▶ **MATERIAL PROVIDED**:
====
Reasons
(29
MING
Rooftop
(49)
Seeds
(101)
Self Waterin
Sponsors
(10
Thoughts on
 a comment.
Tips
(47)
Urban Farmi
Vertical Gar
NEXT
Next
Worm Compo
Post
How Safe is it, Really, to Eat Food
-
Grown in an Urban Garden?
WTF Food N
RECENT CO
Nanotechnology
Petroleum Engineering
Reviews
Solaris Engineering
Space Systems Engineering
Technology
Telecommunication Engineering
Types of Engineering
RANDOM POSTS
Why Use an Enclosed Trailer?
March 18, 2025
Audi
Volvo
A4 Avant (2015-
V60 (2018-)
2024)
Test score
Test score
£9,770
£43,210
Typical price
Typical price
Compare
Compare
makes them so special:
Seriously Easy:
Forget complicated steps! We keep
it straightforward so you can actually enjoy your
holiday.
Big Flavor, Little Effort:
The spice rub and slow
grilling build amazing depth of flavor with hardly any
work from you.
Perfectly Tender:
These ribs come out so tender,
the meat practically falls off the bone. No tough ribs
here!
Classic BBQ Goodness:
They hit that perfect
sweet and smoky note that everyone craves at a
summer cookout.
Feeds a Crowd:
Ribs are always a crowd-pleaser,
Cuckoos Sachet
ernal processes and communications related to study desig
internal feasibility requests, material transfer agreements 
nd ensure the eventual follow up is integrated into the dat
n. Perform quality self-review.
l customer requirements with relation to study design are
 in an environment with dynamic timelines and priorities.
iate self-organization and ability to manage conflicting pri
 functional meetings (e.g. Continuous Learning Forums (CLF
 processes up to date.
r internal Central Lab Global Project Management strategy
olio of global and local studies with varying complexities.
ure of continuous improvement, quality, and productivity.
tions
====
▶ **TASK DETAILS**: Character for character, reproduce all of the lines above.

▶ **THE COMPLETED TASK**:
Reasons
(29
MING
Rooftop
(49)
Seeds
(101)
Self Waterin
Sponsors
(10
Thoughts on
 a comment.
Tips
(47)
Urban Farmi
Vertical Gar
NEXT
Next
Worm Compo
Post
How Safe is it, Really, to Eat Food
-
Grown in an Urban Garden?
WTF Food N
RECENT CO
Nanotechnology
Petroleum Engineering
Reviews
Solaris Engineering
Space Systems Engineering
Technology
Telecommunication Engineering
Types of Engineering
RANDOM POSTS
Why Use an Enclosed Trailer?
March 18, 2025
Audi
Volvo
A4 Avant (2015-
V60 (2018-)
2024)
Test score
Test score
£9,770
£43,210
Typical price
Typical price
Compare
Compare
makes them so special:
Seriously Easy:
Forget complicated steps! We keep
it straightforward so you can actually enjoy your
holiday.
Big Flavor, Little Effort:
The spice rub and slow
grilling build amazing depth of flavor with hardly any
work from you.
Perfectly Tender:
These ribs come out so tender,
the meat practically falls off the bone. No tough ribs
here!
Classic BBQ Goodness:
They hit that perfect
sweet and smoky note that everyone craves at a
summer cookout.
Feeds a Crowd:
Ribs are always a crowd-pleaser,
Cuckoos Sachet
ernal processes and communications related to study desig
internal feasibility requests, material transfer agreements 
nd ensure the eventual follow up is integrated into the dat
n. Perform quality self-review.
l customer requirements with relation to study design are
 in an environment with dynamic timelines and priorities.
iate self-organization and ability to manage conflicting pri
 functional meetings (e.g. Continuous Learning Forums (CLF
 processes up to date.
r internal Central Lab Global Project Management strategy
olio of global and local studies with varying complexities.
ure of continuous improvement, quality, and productivity.
tions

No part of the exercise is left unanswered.